Background: Inflammatory bowel disease (IBD) is a group of intestinal disorders characterised by
chronic relapsing inflammation of the small intestine and colon. IBD manifests as either ulcerative colitis or
Crohn’s disease and increases the risk of developing colorectal cancer.
Methods: Here, we have reviewed current treatment regimen for IBD utilising anti-inflammatory drugs, immune
system suppressors and antibiotics or a combination of these. However, these therapeutics lead to a number of
adverse effects, remission or significant non-responsiveness creating an urgent need to develop potent drugs with
novel mechanisms of action for IBD.
Results: The inflammasome is a multiprotein complex that assembles to a key innate immune system signalling
platform and is involved in the pathogenesis of inflammatory and autoimmune diseases. A number of investigations
show that the NLRP3 inflammasome recognizes microbial and cell stress components and serve as a platform
for caspase-1 activation and pro-inflammatory cytokine IL-1β, IL18 maturation. Although the exact aetiology
of IBD is unknown, uncontrolled NLRP3 Inflammasome activation has shown to play a major role in the
chronic intestinal inflammation and mature IL-1β and IL18 are consistently associated with increased colitis and
colitis associated colorectal cancer development.

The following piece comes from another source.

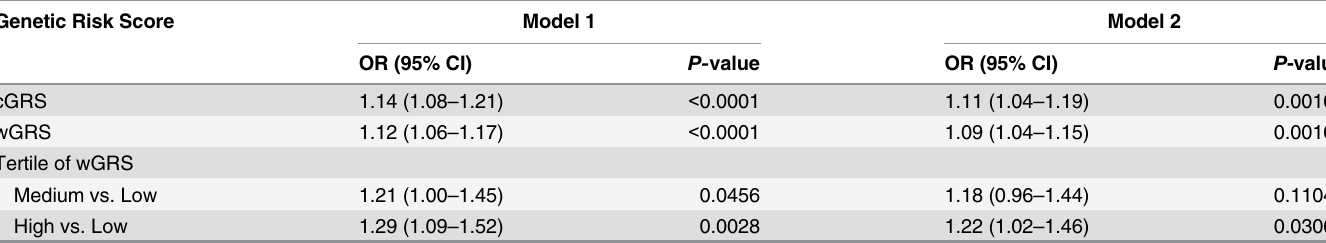
Table 5. Multiple adjusted hazard ratios for hypertension incidence after 4-year follow-up.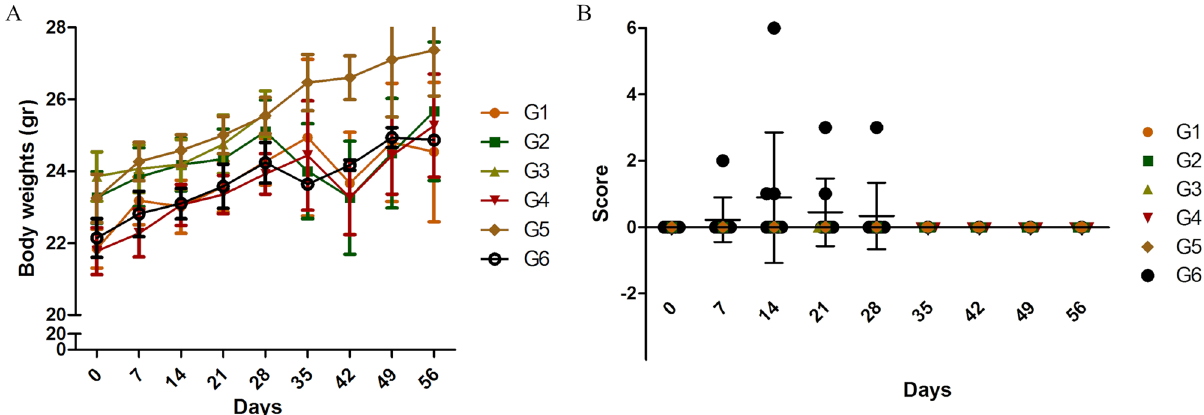
Figure 2. Body weights and general deficit. ( A ) Body weights determined in all study groups. ( B ) General deficit calculated in all study groups. The data is presented as the mean ± SEM of all mice in each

Conclusion: In this review, we discuss the experimental NLRP3 inhibitors that have been investigated in IBD
experimental models. The potential mechanism of action of these inhibitors such as inhibiting NF-κB activation
and decreasing mitochondrial reactive oxygen species are discussed in detail. We further expand the controversial
role of NLRP3 in IBD and future issues that might arise from the long term use of NLRP3 inhibitors in IBD therapy.